Every path is great if you are talented AND lucky. But it makes no sense to
evaluate a road by just looking at the top successes: If that were the case,
I'd tell my son to go into acting, because it went great for Tom Hanks and
Brad Pitt.

No matter how hard you work, or how talented you are, the very top is
something we cannot guarantee to anyone. So it's pretty rational to look at a
career path, a set of life decisions, by looking at average cases, not just
the very top.

Going out there because you are curious about the world, and ending up doing
something where only the very top percentiles do well is only a great story if
you win. I know a girl that went with those lofty ideals into psychology,
along with a high IQ. She now answers phones at a call center. Two PhDs in
biology: One is teaching English in Japan, because she couldn't bear a 20+
year post doc path, getting paid less than half of what I made in my first job
out of school. My brother, top of his class in biology too. Got a Phd with
honors. But he was born in the wrong country, and his best job offer is for a
position that asks him to do 10+ hour days, rotating into the night 1'3rd of
the time, all for 850 euros a month. Welcome to a country with over 20%
unemployment.

So it's really easy to think it's important to have curiosity as long as you
also pick a profitable course of study too, or are quite lucky. Otherwise,
it's the same mindset that can dig you into a hole.

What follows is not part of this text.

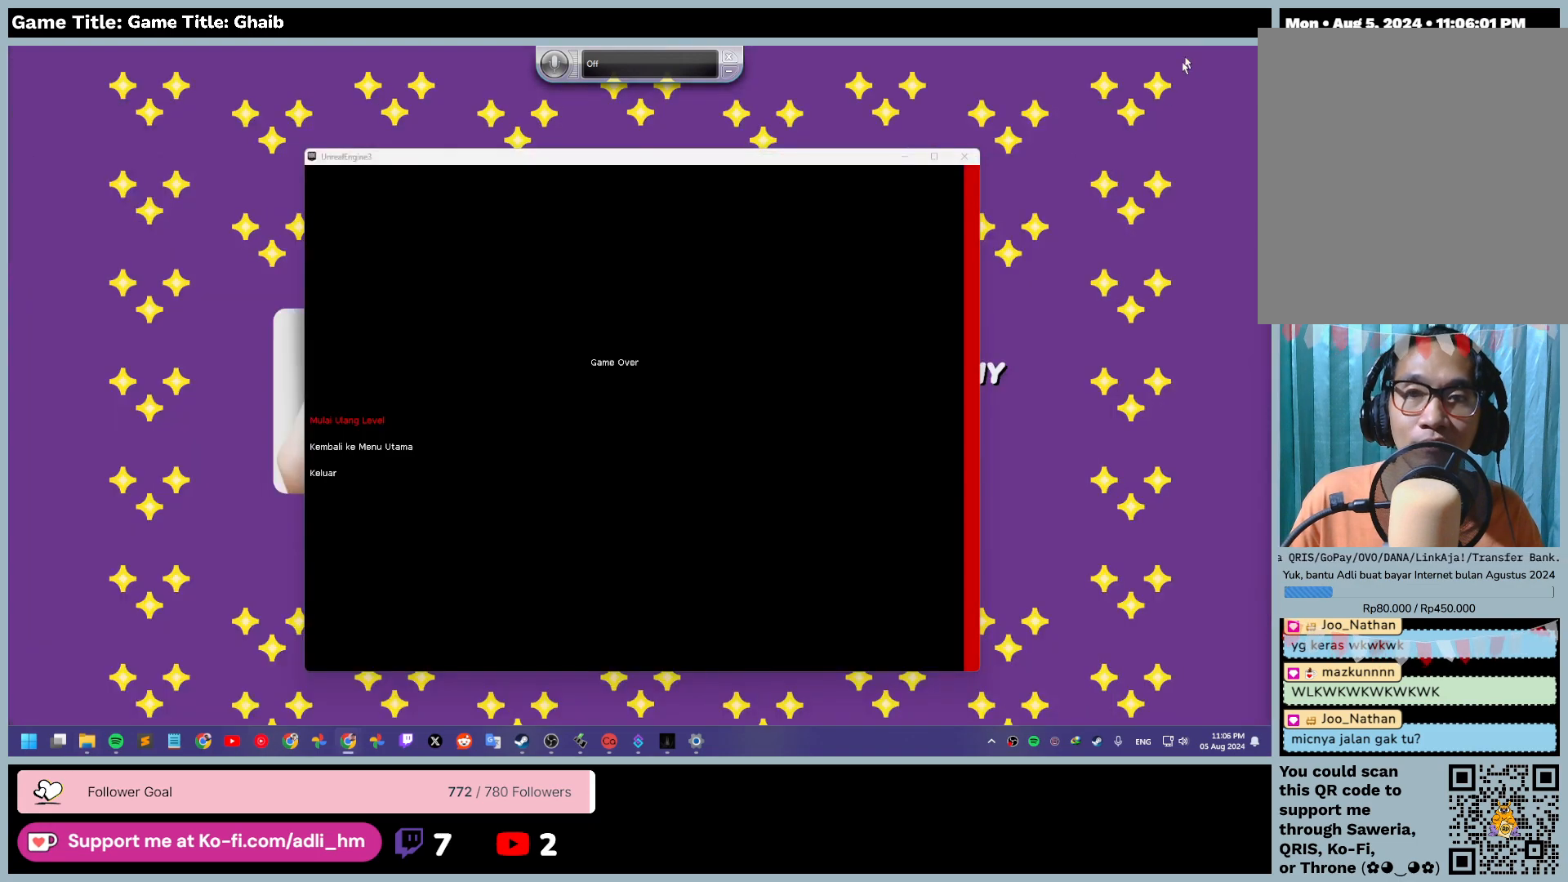
{"keys": [], "mouse": [], "events": []}
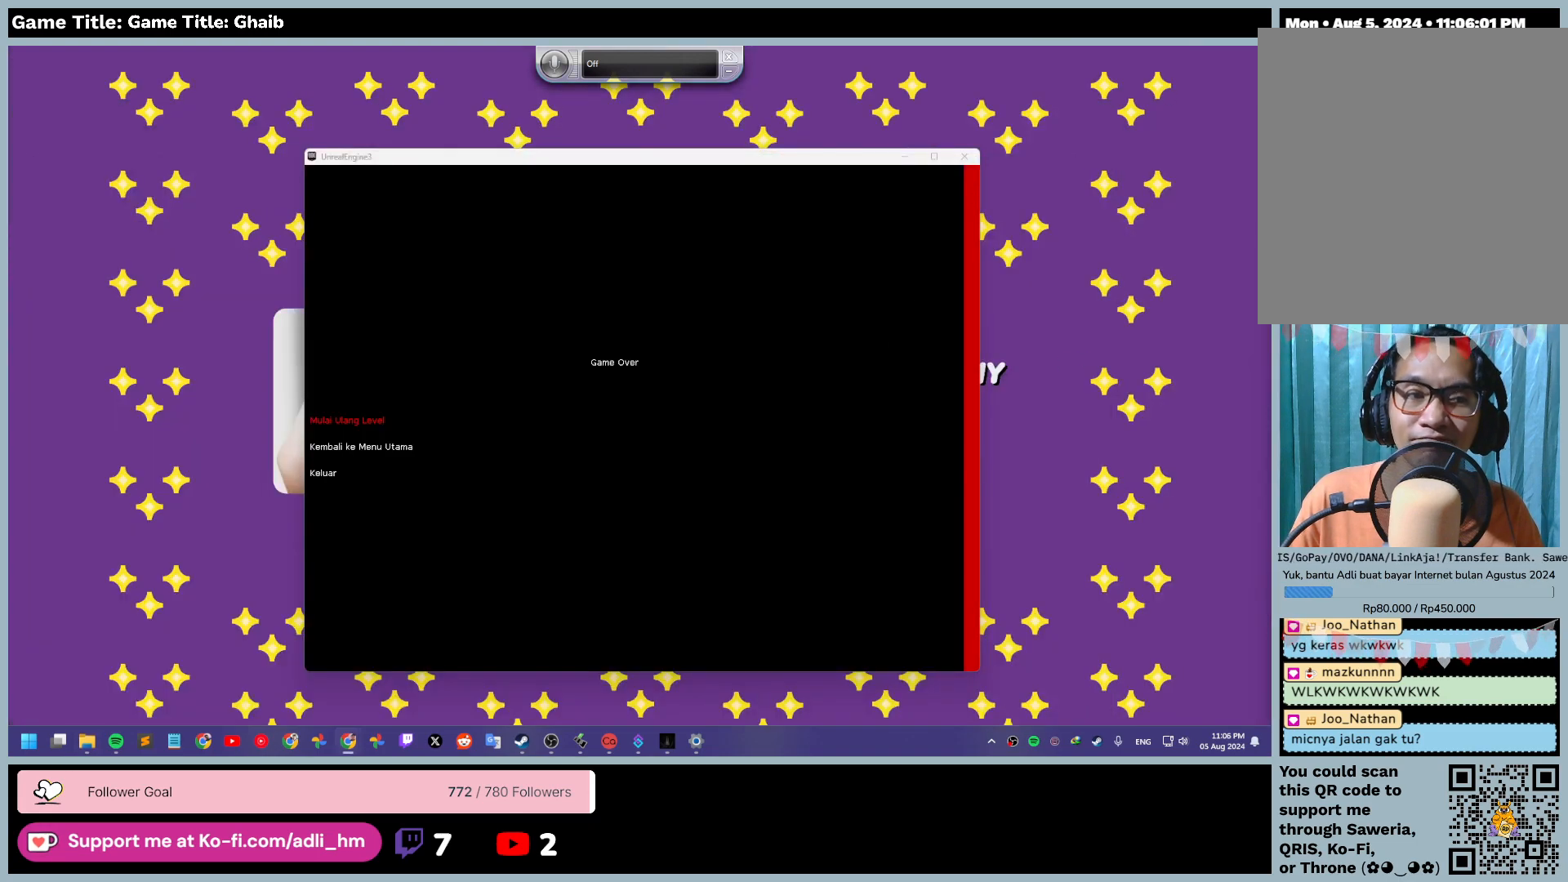
{"keys": [], "mouse": [], "events": []}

Picking a career just because of the money, and not getting any love for it as
you go is a road to failure too: Many people drop out of programming for those
reasons, and few options are more profitable on average than programming. But
I can't blame people for keeping an eye out of the available options. I know I
did: There were many things I thought I would have enjoyed doing, and I picked
one that also looked profitable. I can't say I regret it.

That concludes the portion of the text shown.